Growing Vanilla Beans in Homesteading Garden Project takes a bit of time and patience but well worth the effort.
Vanilla is a flavoring derived from orchids of the genus Vanilla, primarily from the Mexican species, flat-leaved vanilla (V. planifolia). Vanilla is the second-most expensive spice after saffron.
Bourbon-Madagascar vanilla – V. planifolia
Mexican vanilla – V. planifolia
Mexican vanilla – V. tahitiensis
V. planifolia – V. pompona
More and more people these days are starting their own home gardens in the backyard trying to save money on their family food bill. One of the more unique things that are finding their way into backyard gardens in vanilla beans. One reason for this is that genuine vanilla and vanilla extract can be extremely expensive.
This article was designed educate the reader about the benefits of growing vanilla beans in your own garden.
As a vanilla plant takes 3-5 years to bloom, it doesn’t make sense to try to start a plant from seed. You can do an online search for “vanilla bean plants” or “vanilla orchids.”
Vanilla plants prefer good bright light but not hot, noonday sun. However, they won’t grow well or flower in deep shade so partial sun is what they need.
Flowering the Vanilla vine takes a bit of time and patience. Although the flowers are slightly fragrant, it is the vanilla bean pod that follows flowering that is the prize. Plants that are grown in a container need a support and the vine needs to reach a height of 3-5 feet.

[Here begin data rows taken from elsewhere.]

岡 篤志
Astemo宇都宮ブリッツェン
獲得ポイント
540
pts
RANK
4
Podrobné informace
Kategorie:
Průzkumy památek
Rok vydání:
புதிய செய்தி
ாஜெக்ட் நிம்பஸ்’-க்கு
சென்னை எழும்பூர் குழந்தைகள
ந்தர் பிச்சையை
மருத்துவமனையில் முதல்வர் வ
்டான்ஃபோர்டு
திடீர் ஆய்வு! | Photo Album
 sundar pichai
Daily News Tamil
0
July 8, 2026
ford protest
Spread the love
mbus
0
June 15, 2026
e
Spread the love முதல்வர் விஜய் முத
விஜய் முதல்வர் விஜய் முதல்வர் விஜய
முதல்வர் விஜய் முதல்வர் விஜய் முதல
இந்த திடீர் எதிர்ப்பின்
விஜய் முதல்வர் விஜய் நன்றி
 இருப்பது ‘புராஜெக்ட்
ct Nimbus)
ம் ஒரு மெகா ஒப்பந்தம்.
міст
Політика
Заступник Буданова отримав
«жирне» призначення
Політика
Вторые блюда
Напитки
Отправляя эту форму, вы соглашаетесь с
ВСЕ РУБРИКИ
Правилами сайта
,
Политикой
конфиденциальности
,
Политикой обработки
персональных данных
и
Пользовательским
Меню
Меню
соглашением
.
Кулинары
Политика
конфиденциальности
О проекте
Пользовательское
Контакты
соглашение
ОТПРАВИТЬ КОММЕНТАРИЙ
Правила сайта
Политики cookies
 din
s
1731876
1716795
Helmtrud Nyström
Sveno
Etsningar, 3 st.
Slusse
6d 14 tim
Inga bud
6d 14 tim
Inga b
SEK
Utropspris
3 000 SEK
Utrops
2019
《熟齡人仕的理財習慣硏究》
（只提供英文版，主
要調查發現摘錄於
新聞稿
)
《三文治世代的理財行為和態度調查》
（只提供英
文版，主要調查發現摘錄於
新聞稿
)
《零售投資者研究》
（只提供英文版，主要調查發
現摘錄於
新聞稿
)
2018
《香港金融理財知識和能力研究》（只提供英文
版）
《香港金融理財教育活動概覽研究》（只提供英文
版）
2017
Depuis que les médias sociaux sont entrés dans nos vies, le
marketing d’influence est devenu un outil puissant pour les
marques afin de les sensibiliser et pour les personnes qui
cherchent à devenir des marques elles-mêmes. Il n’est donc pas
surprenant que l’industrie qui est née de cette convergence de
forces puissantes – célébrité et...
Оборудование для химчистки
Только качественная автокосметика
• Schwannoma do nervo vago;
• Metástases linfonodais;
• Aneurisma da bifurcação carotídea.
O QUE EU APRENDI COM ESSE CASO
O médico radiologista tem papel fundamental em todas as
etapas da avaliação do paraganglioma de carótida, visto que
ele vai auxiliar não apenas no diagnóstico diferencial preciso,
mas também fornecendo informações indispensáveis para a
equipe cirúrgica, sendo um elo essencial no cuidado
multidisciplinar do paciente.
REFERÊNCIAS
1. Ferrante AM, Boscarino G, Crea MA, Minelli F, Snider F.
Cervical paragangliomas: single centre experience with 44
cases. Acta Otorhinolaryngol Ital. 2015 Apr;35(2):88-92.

The author of the article created it as a way to help other to be able to plant and grow the unique variety of orchid that bears the vanilla bean. By planting, growing and harvesting the vanilla bean anyone can make their own vanilla extract that can be used in a number of different dessert recipes. By growing your own beans you may also save quite a bit of money since genuine vanilla extract can be rather expensive.
You also can reproduce the plant by cutting: they remove sections of the vine with six or more leaf nodes, a root opposite each leaf. The two lower leaves are removed, and this area is buried in loose soil at the base of a support. The remaining upper roots cling to the support, and often grow down into the soil. Growth is rapid under good conditions.